--- start TEXT PASSAGE ---
How I created an API to correct GPS to Sea Level.
A simple solution to a complicated problem.
A Quick request. If you like what I write then please follow me. Under the new rules — I need some more followers to have the partner status I had before. Thanks
GPS is wonderful!
But it has problems with altitude!
- Vertical GPS measurements are just less accurate (because of geometry), and
- We don’t know where the surface of the Earth is!
Putting aside the first (since fixing geometry is beyond the scope of the article :), this article documents how to create a solution for “finding the surface of the Earth” or more accurately how to convert from GPS coordinates to a height above Mean Sea Level (MSL) which is defined for the purpose of this API as the WGS84 Orthometric Height.
What is GPS’ problem with altitudes?
I previously investigated the problems analysing and using GPS altitudes, especially on smartphones and other small devices, in this article:
How to draw a gradient profile using GPS track data and polynomials
Understanding GPS altitude and how to get a reasonable result.
NOTE — throughout this article I will talk about GPS. I should actually be talking about GNSS as the generic name for satellite positioning systems including GPS, GLONASS, Galileo, BeiDou etc but I have chosen to use the ideomatic “GPS” instead. The concepts are all the same for all systems.
--- end TEXT PASSAGE ---
--- start MATERIAL ---
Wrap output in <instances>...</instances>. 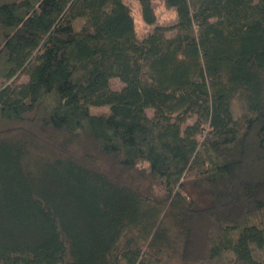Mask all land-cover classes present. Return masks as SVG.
<instances>
[{"label":"trees","instance_id":"trees-1","mask_svg":"<svg viewBox=\"0 0 264 264\" xmlns=\"http://www.w3.org/2000/svg\"><path fill=\"white\" fill-rule=\"evenodd\" d=\"M138 1L0 0V264H264V0Z\"/></svg>","mask_w":264,"mask_h":264},{"label":"rangeland","instance_id":"rangeland-1","mask_svg":"<svg viewBox=\"0 0 264 264\" xmlns=\"http://www.w3.org/2000/svg\"><path fill=\"white\" fill-rule=\"evenodd\" d=\"M127 3L131 6L133 15H134V20H135V28L137 35L140 39H143L144 37L147 36L149 32L152 31L154 26H149L147 25L141 15V9H140V3L138 0H126ZM154 6H155V12L157 15V24L158 25H163V26H170L173 25L176 20V12L173 9H168L164 3L163 0H154ZM168 35L171 34V32L167 33ZM28 79V76L26 74H22L19 78L15 80L17 83H23L26 82ZM111 86L113 89H121L123 87V84L119 79H113L111 82ZM239 105L236 107V111H239ZM148 114L152 116L154 114L153 110H149ZM196 121V118H192L188 121V124H193ZM202 139V137H200Z\"/></svg>","mask_w":264,"mask_h":264}]
</instances>
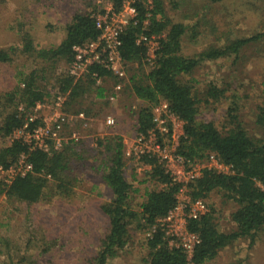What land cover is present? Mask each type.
Segmentation results:
<instances>
[{
    "label": "trees",
    "instance_id": "trees-1",
    "mask_svg": "<svg viewBox=\"0 0 264 264\" xmlns=\"http://www.w3.org/2000/svg\"><path fill=\"white\" fill-rule=\"evenodd\" d=\"M108 1L117 11L124 0ZM251 1L264 3V0ZM92 3L93 0L86 8L76 11L64 27L65 37L53 48L35 47L28 29L23 28L22 23L17 24V41L20 47L0 49V64H7L13 57L23 55L31 59L38 68L30 74L20 75V85L17 84L11 91L0 95V138L6 139L21 127L26 113L36 104L49 102L52 91L54 98L61 96L64 99L61 104L63 114L76 116L83 113L85 118L100 119L103 111L109 114L111 105L108 98L113 93V86L121 82L123 88L120 93L140 102L136 113L132 111L136 116V133H145L152 127V107L166 102L170 112L184 124L177 153L191 162H205L209 156H213L231 167V173L228 174L203 170L202 177L190 186V192L193 199L204 201L215 196L222 198L224 202L233 203L236 208L230 214V221L234 224V229L230 232L219 229V212H216L212 203L205 202L208 212L199 220L188 222L189 231L197 234L200 240L191 262L186 260L181 250L167 245L164 230L161 226H156L151 237L145 240V264H206L236 240L243 239L249 241L250 245L253 244L257 235L264 231V106L255 109L249 127L235 114H241L243 102L239 104V97L234 94L235 96H231L234 104L224 112L222 123L215 125L211 121H198L202 104L210 108L220 104L226 96L225 90L218 89L215 84H208L203 90H198L193 74L201 63L207 61L233 58V63H236L242 51L264 37V32L248 38H229L226 44L210 46L193 57H186L182 54V39L188 30L196 31L198 22L191 26L173 22L167 16L162 0H135L137 16L121 36L120 54L125 70L128 68L126 79L119 81L111 72L93 65L79 79L74 80L58 67L66 66L72 60V46L98 37L99 33L88 11L91 9L97 13L103 9V4L96 2V6H93ZM174 7L177 8V5ZM23 23L27 27L32 24L26 17ZM141 35L147 38L159 37V48L152 67L144 62L145 46L136 43ZM190 37L193 38V34ZM134 68L138 74L136 71L132 72ZM44 77L50 89L40 84ZM97 78L99 83L96 82ZM54 91L57 93L54 94ZM72 124L76 125L75 122ZM73 147L75 146H66L51 155L41 151L30 153L28 163L32 171L24 177L15 178L5 188H1L3 184L0 183V195L2 193L7 200L27 206L49 203V198L54 196L69 201L74 197L78 184L72 164V158L78 153ZM95 149L96 152L93 153L99 154L102 160L95 171L109 191L110 200L100 206L101 213L108 221V228L99 239V251L94 258L89 259V263L106 264L108 260L117 258L129 245L131 229L147 231L157 225L159 218L167 215L175 205L177 187L170 185L169 176L152 157H143V163L150 166L151 170L145 174V179L140 184L153 183L155 188L145 191L144 201L136 209L131 195L137 191L132 190L125 177L122 137L114 134L99 139ZM81 151L79 160H85L83 156L81 158V154H87L88 151ZM22 153L27 151L20 141L0 148V167L6 169L16 163ZM33 234L34 237L31 236L30 239L34 241L29 244L45 238L44 232ZM10 243L0 238L1 264H34L31 257L26 258L13 251ZM55 243L56 240H52V244ZM45 252L48 249L41 250V253Z\"/></svg>",
    "mask_w": 264,
    "mask_h": 264
},
{
    "label": "rangeland",
    "instance_id": "rangeland-1",
    "mask_svg": "<svg viewBox=\"0 0 264 264\" xmlns=\"http://www.w3.org/2000/svg\"><path fill=\"white\" fill-rule=\"evenodd\" d=\"M91 1L0 0V49L20 47L17 41L18 23H22L23 28L28 29L35 47L48 49L58 46L65 37V25L71 21L78 9L86 8ZM96 2H101L102 6L110 3L108 0H93L92 5L96 6ZM162 2L167 16L173 22L189 26L198 22L196 31L188 30L182 39V54L186 57H193L210 46L226 44L229 38H248L264 32L263 2L254 3L251 0H162ZM175 4L177 8L174 7ZM88 12L93 11L89 9ZM25 17L32 23L30 27L23 23ZM192 34L193 38L190 37ZM67 66L60 65L58 69L67 72ZM37 68L31 59L23 55L13 57L7 64H0V95L11 91L19 84L20 75L30 74ZM133 71H136V68ZM135 73L138 74L137 71ZM193 77L198 90H203L208 84H215L218 89L225 90L226 96V99L216 106L206 108L202 104L199 108L198 121H211L215 125L222 123L224 112L234 104L231 96L237 94L239 99L236 101L239 104L243 103L241 114L237 112L235 114L239 115L243 124L250 127L255 109L264 106V37L249 44L236 63H233V58L207 61L195 69ZM44 79L40 80V84L50 89L49 83L45 82L46 77ZM55 92L57 93L54 91V94ZM50 95L52 97L49 102L44 103L45 108L38 110L41 119L48 118L52 113L53 91ZM139 104L140 102L133 97L119 94L110 102L112 112L109 110L107 115L103 111L102 121L90 118L86 126L83 127L82 124L78 126L76 123L77 127L74 125L73 129L66 132L67 136L79 134V140L73 144L78 154L72 158L73 173L78 178V184L74 197L69 201L54 196L49 198V203L27 206L21 202L9 201L1 193L0 238L9 243L11 241L13 251H17L20 256L31 257L34 264L91 263L89 259L94 258L99 251V239L105 235L108 228V221L101 213L100 206L110 200L109 191L95 171L102 160L99 154L93 153L96 152L94 144L107 136L114 134L120 136L121 131L125 129L130 133L129 136L133 135L136 116L132 111L136 113ZM117 111L121 112L123 118L118 117L113 127L106 128L102 125L107 118L113 119ZM5 146H8L7 140L0 138V148ZM82 149L88 151L87 154H81V158L83 156L85 160H79ZM128 165L126 162L125 173L128 172ZM125 177L130 184V178L126 174ZM138 177L140 182L145 179L144 174ZM8 184L10 183L6 185ZM6 185H2L1 188H5ZM140 185L137 188L133 185L135 189L131 185L132 190L137 191L131 195L136 209L144 201L145 191L155 188L153 183ZM208 198L204 202L212 203L216 212H219L218 228L225 232L232 231L234 224L230 221V214L236 206L224 202L219 197ZM42 232L45 238L29 244L30 241H34L30 239L31 236L34 237L33 233ZM131 233L129 245L125 250L117 258L108 260L106 264H145L147 259V249L143 246L145 232L131 229ZM54 239L56 243L52 244ZM42 249H48V252L41 253ZM206 264H264V231L257 235L251 245L247 240H236Z\"/></svg>",
    "mask_w": 264,
    "mask_h": 264
},
{
    "label": "built area",
    "instance_id": "built-area-1",
    "mask_svg": "<svg viewBox=\"0 0 264 264\" xmlns=\"http://www.w3.org/2000/svg\"><path fill=\"white\" fill-rule=\"evenodd\" d=\"M149 1V0H147ZM135 0H124L120 9L115 11L112 3L104 5L98 13L89 17L94 20L95 29L99 35L95 40H89L72 46L73 58L67 66V73L74 80L79 79L87 72L88 67L99 65L111 72L119 81L126 79V70L120 48L121 36L127 26L137 16L134 7ZM159 37L147 38L141 35L136 43L146 48L144 62L152 67L156 60L159 48ZM96 76V75H94ZM99 83V79H96ZM123 88L121 82L113 86V93L108 98L113 102ZM63 97L54 98L51 115L40 118L38 110L44 109V104H36L26 113L22 126L14 130L7 138L8 145L20 141L26 146L27 153L18 156L15 164L4 169L0 168V177L5 183H10L16 176H24L32 171L28 163V155L41 151L47 155L61 151L69 142H77L79 134L67 136L64 128L68 124L85 119L83 113L76 116L63 114L61 104ZM152 127L145 133H134L132 138L123 139L124 158L137 172L145 174L151 170L143 163V157L150 156L160 168L164 170L171 182L176 186L175 205L164 218L158 220L164 230L165 240L170 248L180 249L186 260L191 261L195 248L200 240L197 234L189 231L188 222L199 220L208 212L206 203L201 199L191 197L190 186L202 177L203 170L215 171L220 174L231 173V167L226 166L209 156L205 162H191L178 153L180 140L183 137V121L172 114L166 102H160L152 107ZM107 126L114 125V119L105 120ZM150 234H148L149 236Z\"/></svg>",
    "mask_w": 264,
    "mask_h": 264
},
{
    "label": "crops",
    "instance_id": "crops-1",
    "mask_svg": "<svg viewBox=\"0 0 264 264\" xmlns=\"http://www.w3.org/2000/svg\"><path fill=\"white\" fill-rule=\"evenodd\" d=\"M120 94H121V93H120ZM112 110H113V109H111L110 111L112 112ZM118 117H119V118H123L121 112H118V111H117L116 116L113 118L114 121H116V119H117ZM89 119H90V118H85V119H83V120L81 119V120H79V121H77V122H75V123H77V124H79V125L82 124V126H83V125L86 126V125L89 123V122H88ZM97 121H98V122L102 121V118H101V119H97ZM77 124H76V125H77ZM74 125H75V124H72V127L69 126V127L65 128V131H66V132H69V129H73V126H74ZM76 125H75V127H77ZM102 125H104L106 128L113 127V126H107L105 122H104V124H102ZM84 126H83V127H84ZM71 131H72V130H71ZM71 131H70V132H71ZM72 132H73V131H72ZM134 133H135V132H134ZM129 134H130V133H128V130L125 129L124 131H121V134H120V135L123 137L124 140H126V139H130V138H132V136L134 135V134H133V135H130V136H129ZM107 137H108V136H107ZM105 138H106V137H105ZM103 139H104V138H103ZM127 170H128V172L125 173V174L127 175L128 178H130V180H129V181L131 182L130 185H132V186L134 185L136 188H137L138 186H141L140 183H139V182H140V177H138V175L140 176V175H142V174L139 173V172H137L136 169H134V167H133L131 164H129V165L127 166ZM136 175H137V176H136ZM143 181H144V180H141V182H143ZM134 186H133V188H134ZM134 189H135V188H134ZM139 231H140V230H139ZM143 246H145V244H144Z\"/></svg>",
    "mask_w": 264,
    "mask_h": 264
},
{
    "label": "clouds",
    "instance_id": "clouds-1",
    "mask_svg": "<svg viewBox=\"0 0 264 264\" xmlns=\"http://www.w3.org/2000/svg\"><path fill=\"white\" fill-rule=\"evenodd\" d=\"M103 7H104V6H103ZM92 13H93V12H90V13H89V16H90ZM95 13H96V12H95ZM97 13H98V12H97ZM64 129H65V128H64ZM64 133H65V135H66V131H65V130H64ZM120 137H122V136L120 135ZM122 140H123V137H122ZM73 144H74V142H69V144L66 145V146L73 145ZM66 146H64V147H66ZM95 146H96V143L94 144V147H95ZM63 149H64V148H63ZM125 162H127V161L125 160ZM127 163H128V162H127ZM14 164H15V163H14ZM12 165H13V164H12ZM10 166H11V165H10ZM10 166H9V167H10ZM0 168H3V167H0ZM146 173H147V172H146ZM146 173H145V174H146ZM27 174H28V173H27ZM27 174H26V175H27ZM145 174H144V175H145ZM26 175H24V176H26ZM24 176H16L15 178H17V177H24ZM15 178H14V179H15ZM14 179H13V180H14ZM13 180H12V181H13ZM0 183H2L3 185H6V184H7V183L5 184V182L3 181L2 178H0ZM10 184H11V182H10ZM10 184H8V185H6V186H9ZM160 219H161V218H159L158 220H160ZM158 220H157V223H156L157 225H153L149 230L144 231V232H145V237H144L145 240H147L148 238H150L151 235H152V233H153L154 230H155V227H156V226H159V224H158ZM148 234H150V235L148 236ZM164 239H165V237H164ZM145 242H146V241H145ZM166 243H167V242H166ZM167 245H168V244H167ZM175 249H176V248H175ZM179 250H180V249H179ZM184 255H185V254H184ZM185 256H186V255H185ZM188 262H189V261H188ZM190 262H191V261H190Z\"/></svg>",
    "mask_w": 264,
    "mask_h": 264
}]
</instances>
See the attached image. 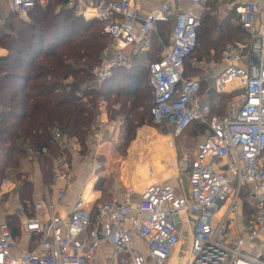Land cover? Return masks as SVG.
Wrapping results in <instances>:
<instances>
[{
	"label": "built area",
	"instance_id": "1",
	"mask_svg": "<svg viewBox=\"0 0 264 264\" xmlns=\"http://www.w3.org/2000/svg\"><path fill=\"white\" fill-rule=\"evenodd\" d=\"M187 1L200 4L206 0ZM262 1L250 0L235 7L248 40L228 43L221 51L222 69L214 88L216 92L234 93L224 115H210V107L199 103V80L185 76V60L197 45L198 15L177 12L171 44L164 46L158 60L148 64L152 121L158 124L166 119L173 123L175 137L191 121L208 129L193 153L179 160L178 169L187 175V191L178 187V192L166 182H149L136 199L128 193L121 201L97 205L93 222L91 209L82 197L63 217L59 209L71 175L65 150L72 146V140L53 129L52 138L62 153L52 158L51 183L45 186L43 199L29 205L32 210L24 225L28 237L38 240L37 245L18 251L0 212V264H98L97 251L102 243L112 246L125 264H168L174 253L185 250L178 249L185 224L190 240L181 264H264V239L259 240L264 232V23L258 22ZM35 2L8 0V7L23 16ZM90 2L93 18L102 23L114 47L106 49L92 68L99 82L109 78L116 68L128 67L132 57L149 50L150 36L157 32L158 23L173 17L171 0H160L141 20L132 0ZM191 61L196 64L194 59ZM9 185L7 178L0 179V195L8 192ZM244 186L251 189L249 200L255 213L244 233L234 235L228 214L237 209ZM51 187L55 195L50 193ZM226 202L225 212L217 216ZM256 240L262 244L258 254L253 255L246 246Z\"/></svg>",
	"mask_w": 264,
	"mask_h": 264
},
{
	"label": "trees",
	"instance_id": "2",
	"mask_svg": "<svg viewBox=\"0 0 264 264\" xmlns=\"http://www.w3.org/2000/svg\"><path fill=\"white\" fill-rule=\"evenodd\" d=\"M202 6L197 14L200 20L197 45L185 60L187 77H200L203 72L193 66L192 59L219 61L226 44L248 40L235 8L219 17L214 0H206ZM27 16L23 19L10 11L0 16V49L3 50L0 53V179L15 172L16 181L26 182L27 174L21 168L31 158L39 167L42 182L50 184L51 160L62 153L52 138V130L57 129L84 147L102 104L109 119L123 118L121 141L116 146L123 157L139 127L154 129L162 135L173 132V123L168 120L158 124L152 121L153 92L148 83V64L158 60L164 46H168L173 17L159 22L157 32L151 34V45L145 52L147 64L140 55L136 56L138 60L131 72L118 67L109 78L99 82L92 68L112 41L103 32L101 22L85 18L69 0H45L43 4L36 0ZM143 66L144 76L138 73ZM233 95L213 90L210 115H224ZM116 105L118 108H114ZM207 131L206 125L191 121L174 139L178 159H181L178 150L183 134L189 140L202 137ZM124 166L129 169L127 164ZM250 191L244 186L239 192L246 225L255 213L249 200ZM96 208L97 204L91 210L92 222ZM7 223L13 235L15 228L11 222Z\"/></svg>",
	"mask_w": 264,
	"mask_h": 264
},
{
	"label": "crops",
	"instance_id": "3",
	"mask_svg": "<svg viewBox=\"0 0 264 264\" xmlns=\"http://www.w3.org/2000/svg\"><path fill=\"white\" fill-rule=\"evenodd\" d=\"M214 1L216 5L218 4L216 1H225V3L220 6L221 12L218 13V9L216 11L219 17H223L230 9L235 8V6L240 3L250 0ZM159 2L160 0H132V3L137 8L139 20H141L147 12L158 6ZM202 3L201 10L203 7ZM69 4L74 5L77 12L82 14L85 18H93L90 0H69ZM197 5L198 4H192L187 0H171L173 23L174 16L177 12L182 10L191 11L193 6L195 7ZM9 11L8 0H0V16L6 15ZM258 22L264 23V0L262 1ZM170 44L171 39L169 40L168 46ZM113 49V42L111 41L107 50L111 51ZM0 53H3V50L0 49ZM145 55H147L145 52L140 54V59L143 60L144 64H147L148 57H145ZM137 60V57H132L129 67H132ZM193 66L201 68L203 71L200 77H196L201 87L198 93L199 103L200 105H208L210 107L209 102L211 100V93L213 90L215 91L214 80L222 69L220 59L219 61L213 60L211 62H206L204 60L196 61V64ZM204 86L205 88H203ZM114 108H116V106H114ZM144 128L146 129V127H139L137 129L136 138L128 147L126 155L124 157L121 156L117 152V141L115 138L117 132H123V118L117 117L109 119L104 104L101 105L100 113L89 131L85 147L72 141V146L68 147L65 153L70 164L71 175L68 187H66V194L62 201V207L59 209L60 215L67 217L78 197L84 198L87 206L91 210L93 206L95 204L98 205L102 199L121 201L128 193L131 199H136L138 194L149 182H166L176 189L179 187L187 191V175L178 169L180 159H178L177 156L174 143L175 136H173L172 133L162 135L157 131L155 132L154 129L151 130L156 135L167 139L172 155L169 163H165L164 165L162 163L159 164L158 160L153 158H149L147 161L146 153H148V151L146 145H141L136 155H130V149L137 139L138 130ZM103 135H106V137L103 138ZM201 139L202 137H198L195 143ZM27 161L28 159L23 162L21 168L22 171L28 174L26 182L22 184L19 183L15 180V172H10L7 177H4L10 181L9 190L5 194L0 195V212L3 214L6 221L11 222V226L15 228L13 236L17 243L18 251L31 250L37 245L38 240L33 237H28L27 233L24 231V225L26 218L31 214L32 210L28 209V206L32 205L33 202L37 200H42L44 188L46 185H49V183L45 184L42 182L39 167L36 161L32 159H30L31 162L29 161V164H32L29 165L31 166L32 173H27ZM126 162L129 163L127 164L129 166L128 170L124 169V164ZM113 163H117V170L113 171L111 167ZM181 174H185V185L181 180ZM179 188L177 189L178 192H180ZM50 193L55 195V189L51 187ZM24 204H26V208L22 211L20 208L22 206L24 207ZM245 224H243L239 230L237 228L236 231H232L233 234H243L247 227ZM262 239H264V232L262 233V238L259 240ZM181 240L184 239L180 238V242ZM187 240H190V235H187ZM135 242L139 247L141 246V242L138 238L135 239ZM97 255L98 264H125L122 256L116 255L112 246L107 243H102L99 246ZM179 258L181 257L175 259L176 262Z\"/></svg>",
	"mask_w": 264,
	"mask_h": 264
},
{
	"label": "rangeland",
	"instance_id": "4",
	"mask_svg": "<svg viewBox=\"0 0 264 264\" xmlns=\"http://www.w3.org/2000/svg\"><path fill=\"white\" fill-rule=\"evenodd\" d=\"M218 4L216 5L217 6V9H218V13H220V6L222 4L225 3V1H216ZM231 10V9H230ZM201 11V3L198 4L197 6H193V9L190 11L191 13L193 14H199V12ZM18 17L20 18H23V19H27V15H23V16H20L17 14ZM169 35H170V32H169V27H168V31H167V36H168V40H169ZM143 58V57H142ZM204 61H208L206 59H203ZM213 60H210L208 62H211ZM125 70L131 72V70H133L131 67H125ZM141 70V69H139ZM138 69H136V71H139ZM128 72V73H129ZM140 73L142 76L145 75V67L143 66L142 67V70L141 72H138ZM130 74V73H129ZM129 76H132V75H129ZM205 88V86L203 87ZM116 108H118V105H116ZM152 129H149V128H144V129H139L138 130V135H137V139L135 140V142L133 143L131 149H130V155L131 156H134L136 155V152L139 151V147L141 145H146L147 146V151L148 153H146V160L148 161L149 158H153V159H157L159 164H165V163H169V161L171 160V149H170V146L169 144L167 143V139L165 137H161V136H158L156 135L155 133H153L151 131ZM148 131V132H147ZM156 132V130H154ZM122 133V132H121ZM121 133L117 132V136L115 138V140L117 141V144L121 141L120 138H121ZM106 137V135H103V138ZM199 136L195 137V139H189L187 140V138L184 137V134L181 136V144H180V147H179V150L178 152L180 153L181 155V158L183 155H186V154H192L193 151H194V147H195V141L198 139ZM113 140V139H111ZM110 140V141H111ZM77 143V142H76ZM83 147V146H82ZM85 147V146H84ZM176 148V146H175ZM86 149V148H85ZM68 150V149H66ZM65 150V151H66ZM83 150V148H82ZM118 152V151H117ZM66 153V152H65ZM31 158H28V164H26V170H27V173H32V169H31V166L29 165H32V164H29V161H30ZM31 162V161H30ZM117 163H113L112 164V169L113 171L114 170H117ZM125 164H129L128 162H126ZM184 173V172H183ZM27 177H28V174L27 176L25 177V181L27 180ZM9 178V177H8ZM181 180L182 182L184 183L185 185V174H181ZM238 198H239V195H238ZM226 206H227V202L224 203L220 210L217 212V216H222L223 213L225 212L226 210ZM228 221H229V226H230V231H236L237 228L238 230L243 226V224L246 223L245 221V217H244V214H242V211H241V200L239 198V202H238V207L236 210H233L232 212H230L228 214ZM237 225V226H236ZM246 225V224H245ZM245 227V226H244ZM187 235H190L189 233V227L187 226V224L184 225L183 227V230H182V236L181 238H183L184 240H181L180 242V245L178 246V249H182L184 251H182L180 254L178 252L174 253L170 259V261L168 262V264H176V258L178 257H181L179 258V262L178 264H181L180 262H182L183 260H185V258L187 257V254L185 253L186 251V248L188 247L189 245V240H187ZM262 244V242H259V241H254L253 243H251L250 245L248 244L246 246V250L248 252H251V254L253 255H257L258 252H259V245ZM253 246L255 247L254 249ZM264 258V254L262 256Z\"/></svg>",
	"mask_w": 264,
	"mask_h": 264
}]
</instances>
--- end MATERIAL ---
## EXERCISE DETAILS
Carry the article on converting GPS altitude to height above sea level forward from its last sentence. The items come from a separate source.

## RIGHT ANSWER
Without rehashing the argument, the problems come down to the following:
- There are fundamental geometrical reasons why the accuracy of GPS in the vertical plane is less than the accuracy in the horizontal plane. The rough rule of thumb usually quoted (but which I have never seen totally justified) is that whilst the horizontal accuracy (pace other factors such as multi-path interference) is of the order of 2m, the vertical accuracy is of the order of 10m, and
- The concept of height is complicated. The problem is “height above what?” and in some cases “height in which direction?”.
Survey-grade GPS equipment (such as differential or RTK GPS etc) gets around these problems by:
- using fixed base stations to remove systemic errors to get, in some cases, cm level accuracy, and
- applying corrections from the sensor coordinates using models such as EGM2008. This will be explained below.
However, handheld GPS terminals, especially smartphones, generally cannot do the first and often cannot or do not do the second.
This article particularly relates to apps on smartphones. In this case, there is no way of reducing the systemic errors (if I am wrong please let me know in the comments) except by using the “smoothing over time” approach in the article linked above.
We will be looking at how to address the second problem.
There follows a very TL;DR introduction to the science. If you don’t care and just want to see the Implementation details then click HERE.
To start at the beginning. The GPS device calculates where it is in relation to the GPS satellites. The GPS satellites similarly know where they are in relation to each other and the control stations on the ground.
But, people want to know where they are on the map!
Converting from space-referenced positions to earth-referenced positions is the science of Geodesy. This is a particularly complicated area of study, to which I cannot possibly do justice in an article like this.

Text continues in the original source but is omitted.